The majority of names data customers have been users of DMA maps and charts. Consequently, distribution of DMA geographic names has been primarily in hardcopy form. Softcopy production like Digital Terrain Elevation Data (DTED) generated by DMA is provided to the customer largely without reference to a feature name. However, newer products like the CADRG (Compressed ARC Digitized Raster Graphic) and ADRG CD-ROM products, include names data by virtue of its portrayal on the original hardcopy chart that has been digitized and copied to the CD-ROM. Other digital products incorporate geographic names data within the data set.

The intelligence community has also been an active user of geographic names data through phone calls to the DMAHTC names office. However, access has largely been limited to the U.S. government and military.

[End Page 63]


Today's geographic names data customer community is expanding. The data is available via the Milnet in digital form which makes the published gazetteer of 1990 now accessible as a queriable data base. The GNPS is marketed by GDE Systems, Inc. and is available as a system for data collection purposes. The public sector has also expressed interest in the names data set; software companies including Microsoft have procured the data from DMA.

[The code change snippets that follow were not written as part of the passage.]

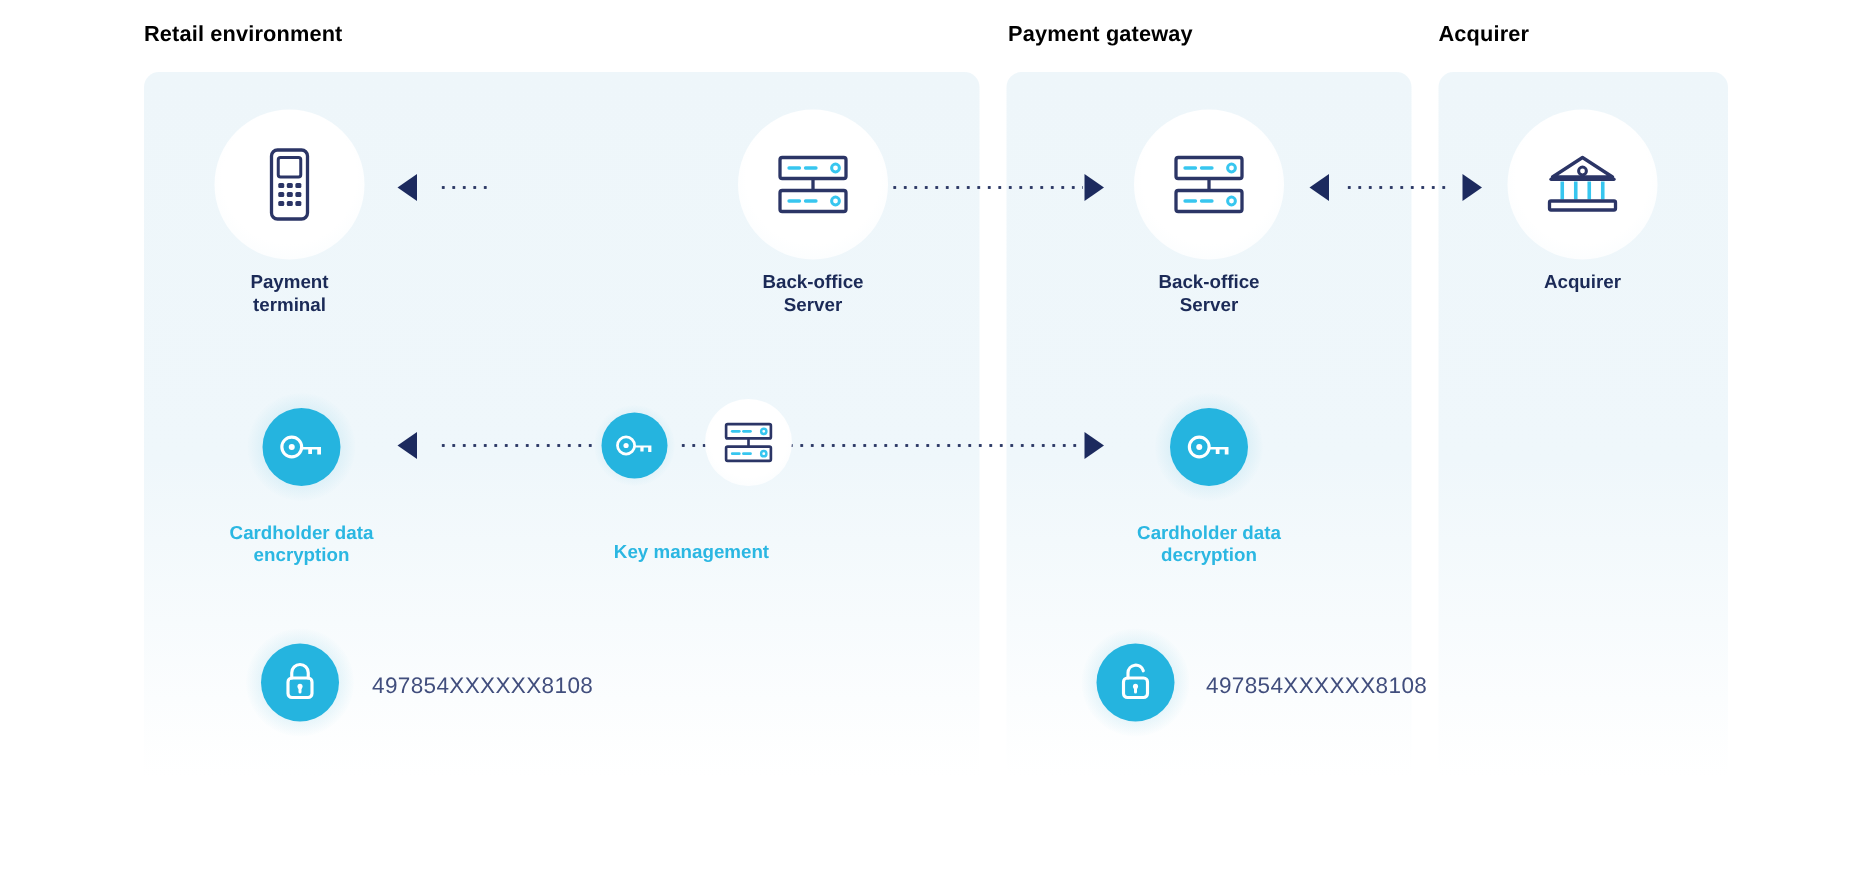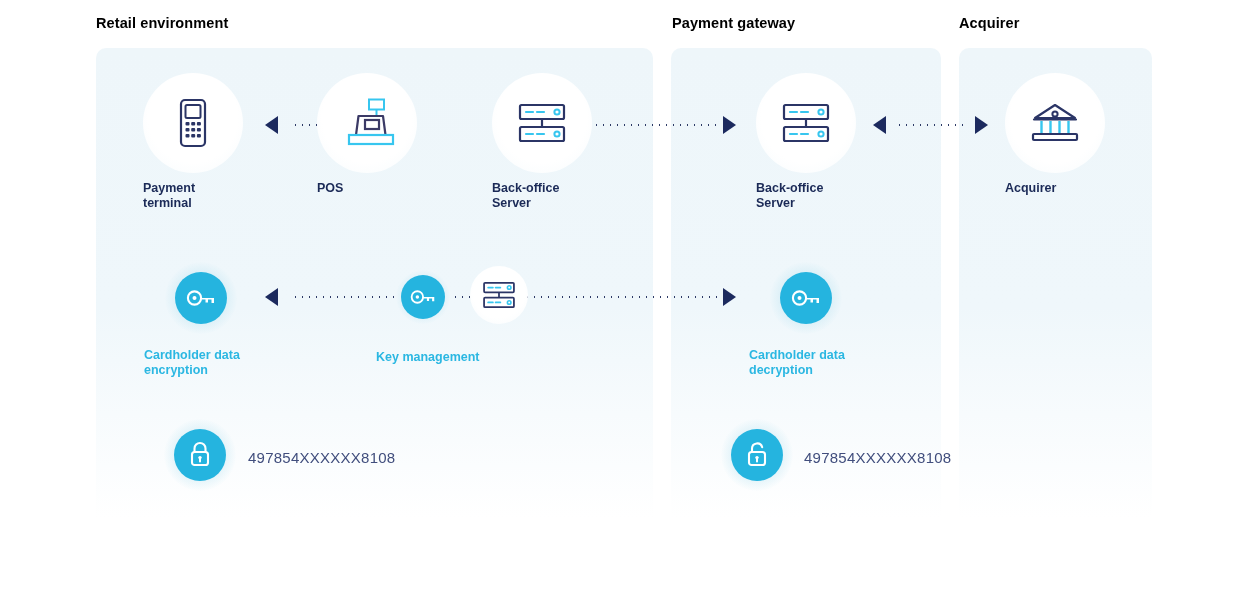--- a/index.html
+++ b/index.html
@@ -33,7 +33,7 @@
   .panel.p3 { left: 959px; width: 193px; height: 470px; }
 
   
-  .node { position: absolute; }
+  .node { position: absolute; text-align: center; }
   .disc {
     position: relative;
     border-radius: 50%;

The full range of applications for geographic names data bases are not clearly defined, though there are sure to be many uses by genealogists, the media, publishers, etc. well beyond the scope of map makers and the intelligence and academic communities. DMA will be collecting data on the GNS user in order to understand how the customer community is applying the names data. The collected data will be used to determine future amendments to the names data base and GNS functions

CHALLENGES MET

The GNPS/GNDB system has been designed to meet all BGN requirements. GNPS provides the means for a geographic names relational data base. GNPS data can be plotted in a scaled graphic representation of geographic placement and feature type which supports and becomes a part of DMA products. The GNS design has accomplished Milnet and Internet connectivity with network users who have successfully displayed geographic names data via all of the supported platforms and adapted Mosaic graphical user interface (GUI). This establishes the Geonet Names Server as the premier DMA network capability. At delivery to the DMA, the GNS design supports the system platforms and output as outlined in Table 1.

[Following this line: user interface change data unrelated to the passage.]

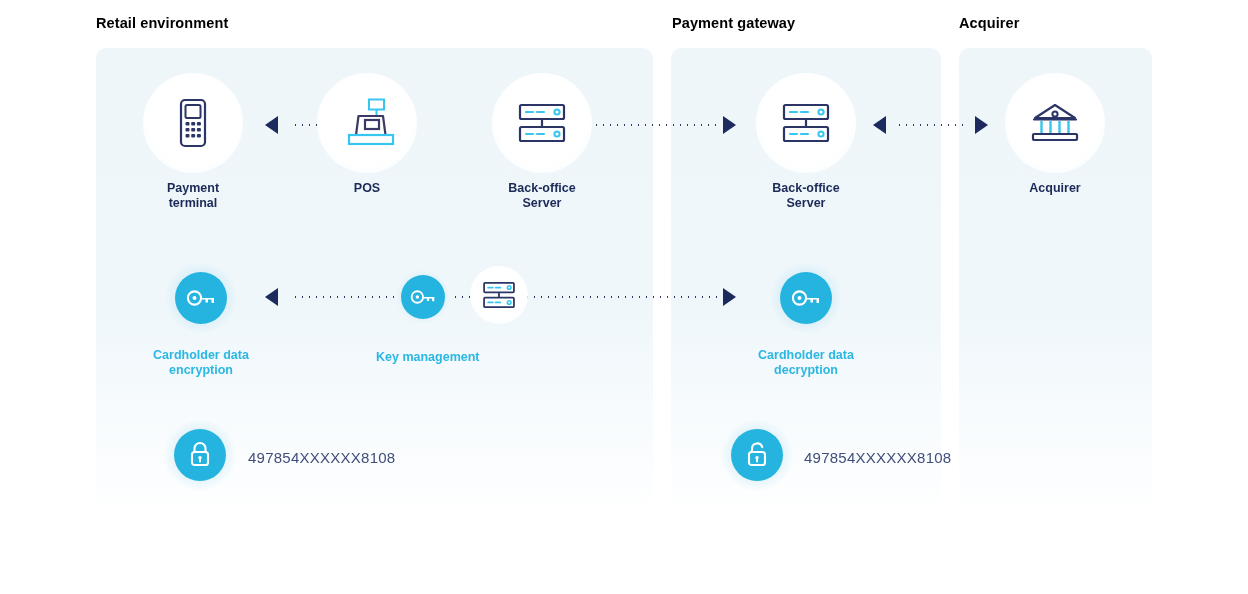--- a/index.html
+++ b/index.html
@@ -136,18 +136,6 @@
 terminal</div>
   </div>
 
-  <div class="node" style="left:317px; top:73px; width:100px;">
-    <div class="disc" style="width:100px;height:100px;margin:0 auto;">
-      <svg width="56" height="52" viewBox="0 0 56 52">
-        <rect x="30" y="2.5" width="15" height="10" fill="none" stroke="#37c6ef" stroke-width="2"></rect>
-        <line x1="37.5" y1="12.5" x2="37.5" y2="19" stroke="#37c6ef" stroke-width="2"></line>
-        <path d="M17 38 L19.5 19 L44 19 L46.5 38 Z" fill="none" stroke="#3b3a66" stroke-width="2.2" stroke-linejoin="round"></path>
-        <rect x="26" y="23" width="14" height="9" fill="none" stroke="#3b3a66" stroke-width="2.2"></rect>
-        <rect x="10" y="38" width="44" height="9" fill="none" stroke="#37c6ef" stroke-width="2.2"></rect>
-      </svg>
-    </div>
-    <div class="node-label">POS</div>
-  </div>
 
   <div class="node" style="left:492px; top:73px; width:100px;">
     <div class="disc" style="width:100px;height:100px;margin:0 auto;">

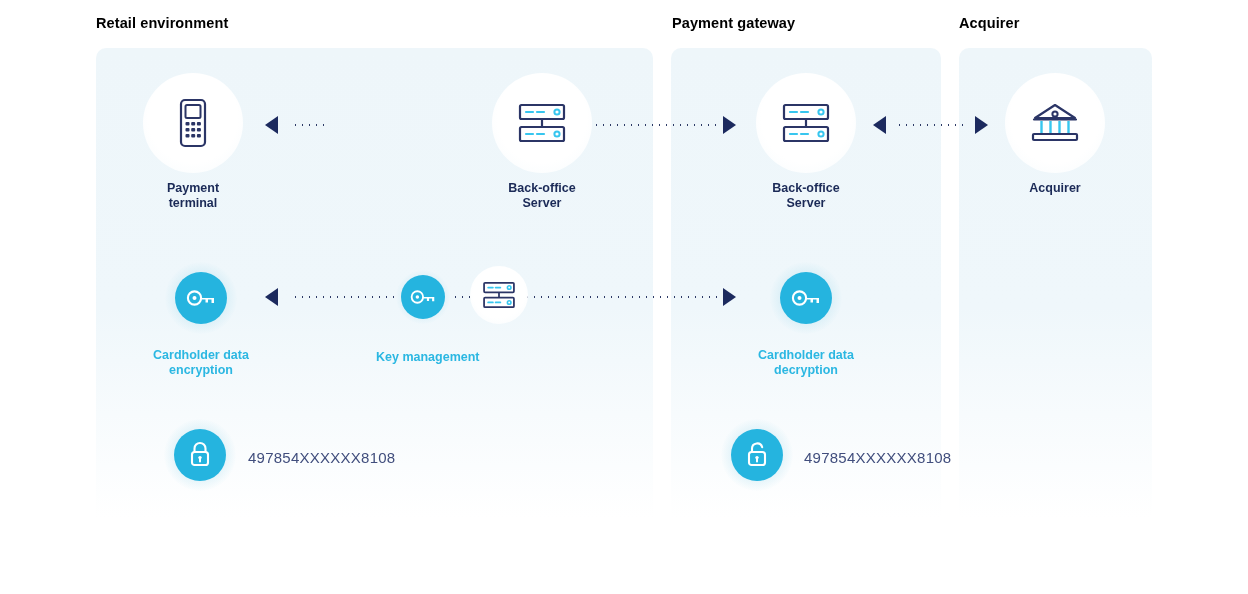--- a/index.html
+++ b/index.html
@@ -238,7 +238,7 @@
     </div>
   </div>
 
-  <div class="node-label cyan" style="position:absolute; left:376px; top:342px; width:170px; text-align:left;">Key management</div>
+  <div class="node-label cyan" style="position:absolute; left:376px; top:353px; width:170px; text-align:center;">Key management</div>
 
   <div class="node" style="left:749px; top:262px; width:114px;">
     <div class="halo" style="width:72px;height:72px;margin:0 auto;">

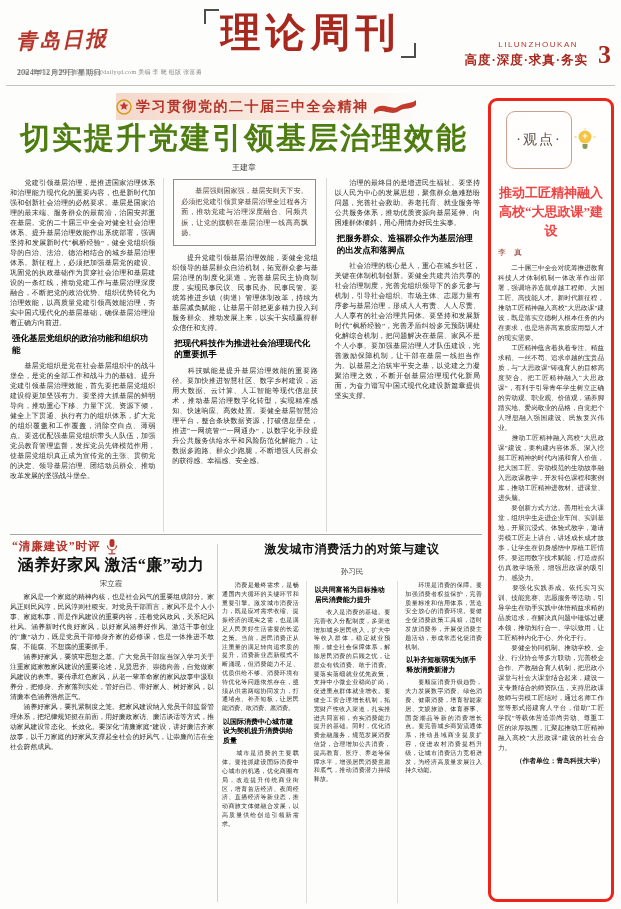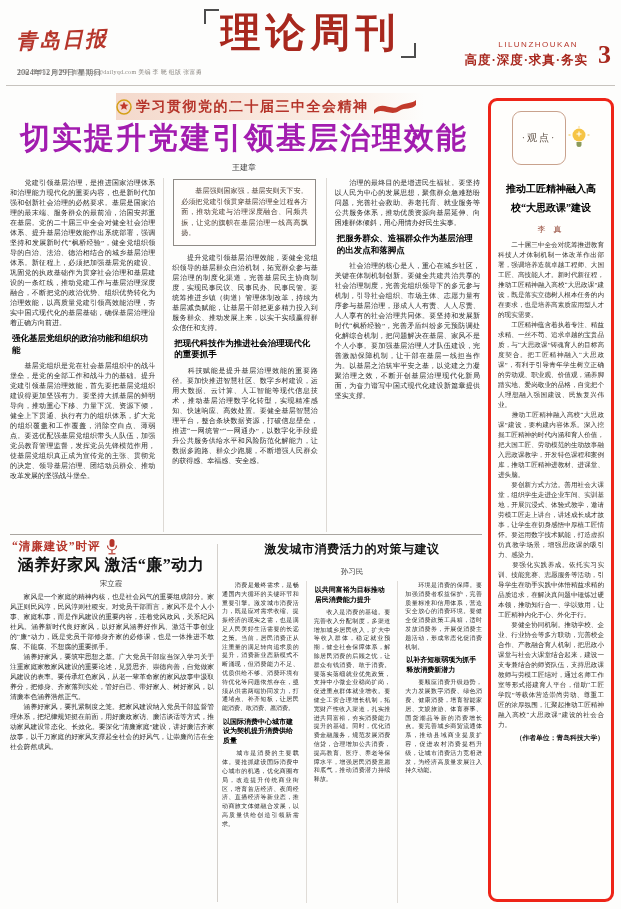--- a/index.html
+++ b/index.html
@@ -30,7 +30,7 @@
   .kicker{font-size:14px;font-weight:bold;color:#b5342a;letter-spacing:1.5px;margin:0 4px;}
   .lead-headline{left:8px;top:121px;width:472px;text-align:center;
         font-family:"Liberation Sans","DejaVu Sans",sans-serif;font-weight:900;
-        font-size:30px;line-height:34px;letter-spacing:2px;color:#a21caf;}
+        font-size:30px;line-height:34px;letter-spacing:2px;color:#4d7c0f;}
   .lead-author{left:8px;top:162px;width:472px;text-align:center;font-size:8px;color:#3c3c3c;}
   .lead-cols{left:10px;top:178px;width:470px;height:354px;display:flex;overflow:hidden;}
   .lcol{flex:1;overflow:hidden;}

             SUN/UNIX     DOS/WINDOW     MACINTOSH
  MOSAIC       V2.4          V2.0           V2.0
  VERSION                   ALPHA 6       ALPHA 6

  NAMES     Display-Yes   Display-Yes   Display-Yes
  W/OUT      Print-Yes     Print-Yes     Print-Yes
  DIACRITICS

  NAMES Display - Yes Display - Yes Display - No
  WITH Print - No Print - Not Verified Print - No
  DIACRITICS

                       Table 1

THE CHALLENGES AHEAD

The expansion of the GNDB and GNS data base into 16-bit (or 32-bit) words would allow the GNPS to have a truly international responsiveness to the information customer. The means to provide this flexibility and applicability to meet DMA requirements will also serve to prove the willingness of DMA to adapt to world-wide customers.

An appropriate enhancement to the GNS would allow geospatial selection for names data retrieval from the GNS; this application would facilitate user interface without requiring they reference an atlas or map for geographic coordinates used on inquiry parameters.

One challenge to the completion of the GNS and user interface lay in the printing of diacritics. The user's printer must be "trained" to interpret the Bitstream fonts used by GNS and output them with the called-for diacritic/ special character. Not all personal computer platforms currently support the printing requirements of the BGN approved names, though this is an industry goal, and certainly a priority for the GNS.

The GNS provides access to a set of data that is inherently diverse. The service that GNS must supply with the names data is references or clarifications as to the use of those required diacritics and special characters - a glossary of pronunciation. Diacritics are not used for the same phonetics by different languages and so a relational translation of the diacritics and special characters to the language(s) being accessed would be appropriate.

Another expansion of the GNS, or a sister system, would accommodate the geographic names data sets of both the DMA Geographic Names data base and the U.S. Geological Survey (USGS), which is responsible for the maintenance of the U.S domestic placenames file. The GNS Homepage currently directs would-be users of U.S. domestic names to the USGS homepage by means of a hypertext call.

SUMMARY

With the accomplishment of the Geographic Names Processing System and the GEOnet Names Server, DMA has established a means to data base and out-process BGN foreign names data. DMA can meet the needs of current geographic names customers, both internal and external to DMA in a more comprehensive and expeditious manner. At the same time the GNS will provide DMA with a wider customer base through accesses to the Milnet and the Internet.

[end Page 65]